1944 United States elections
- Election day: November 7
- Incumbent president: ▌Franklin D. Roosevelt (D)
- Next Congress: 79th

Presidential election
- Partisan control: Democratic hold
- Popular vote margin: Democratic +7.5%
- Electoral vote
- Franklin D. Roosevelt (D): 432
- Thomas E. Dewey (R): 99
- 1944 presidential election results. Red denotes states won by Dewey, blue denotes states won by Roosevelt. Numbers indicate the electoral votes won by each candidate.

Senate elections
- Overall control: Democratic hold
- Seats contested: 35 of 96 seats (32 Class 1 seats + 4 special elections)
- Net seat change: Republican +1
- 1944 Senate results Democratic gain Democratic hold Republican gain Republican hold

House elections
- Overall control: Democratic hold
- Seats contested: All 435 voting members
- Popular vote margin: Democratic +4.7%
- Net seat change: Democratic +22
- 1944 House election results Democratic gain Democratic hold Republican gain Republican hold Third party hold

Gubernatorial elections
- Seats contested: 32
- Net seat change: Democratic +3
- 1944 gubernatorial election results Democratic gain Democratic hold Republican gain Republican hold

= 1944 United States elections =

Elections were held on November 7, 1944, during the final stages of World War II. President Franklin D. Roosevelt was easily re-elected to an unprecedented fourth term, and the Democratic Party retained their majorities in both chambers of Congress.

During the presidential election, Roosevelt was in office for three terms and eleven years, making him the longest-serving President in U.S. history. As the incumbent president, Roosevelt was renominated by the Democratic Party, while in the Republican primaries, New York Governor Thomas E. Dewey won his party's nomination. In Texas, the Texas Regulars was formed to block Roosevelt's reelection over the New Deal and his perceived supportive policies on African Americans, but their efforts were unsuccessful. Roosevelt defeated Dewey in a landslide, taking 432 electoral votes against Dewey's 99 electoral votes.

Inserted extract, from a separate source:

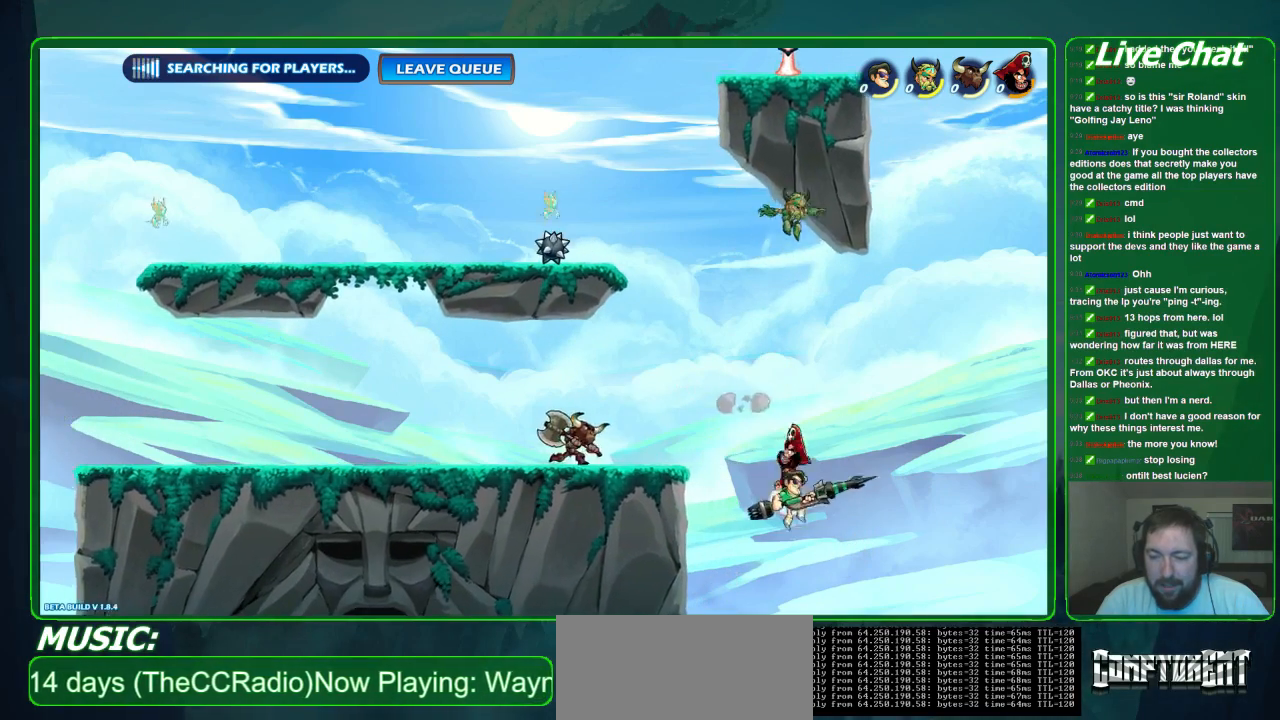
{"buttons": ["X"], "left_stick": "up-left", "events": [[100, "left_stick", "up-left"], [233, "A", "down"], [367, "A", "up"], [467, "X", "down"]]}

In the congressional elections, Democrats maintained control of Congress. In the Senate, Democrats lost seats but maintained control of the chamber. In the House of Representatives, Democrats won the popular vote by a margin of 4.7 percentage points and gained 22 seats for a healthy majority after spending the last term holding a razor-thin majority. In the governorships, Democrats gained three seats.

The elections were a referendum on Roosevelt's execution of the war. With the United States and the Allies delivering successful results against the Axis powers, especially with the fall of fascist Italy a year ago and the Normandy landings the last summer, the public rallied around the Democrats. After the election, Roosevelt died in office in April 1945 after his fourth inauguration.

==President==

Seeking a record fourth term, Democratic incumbent president Franklin D. Roosevelt was challenged by Republican governor Thomas E. Dewey of New York. Dewey ran an energetic campaign, seeking a smaller government and a less-regulated economy as the end of World War II seemed in sight. Roosevelt dominated the electoral college for the fourth straight election and won the popular vote by seven and a half points, his lowest margin. Roosevelt easily won his party's nomination, while Dewey took the Republican nomination on the first ballot over Ohio Governor John W. Bricker, who would be nominated for vice president. Future president Harry S. Truman won the Democratic nomination for vice president, replacing Henry A. Wallace on the Democratic ballot.

==United States House of Representatives==

The Democrats picked up a net gain of 20 seats in the House, increasing their majority, 242–191 (not included are two seats held by minor parties).

==United States Senate==

Although the Democrats suffered a net loss of one seat to the Republicans, they still kept a large majority in the Senate.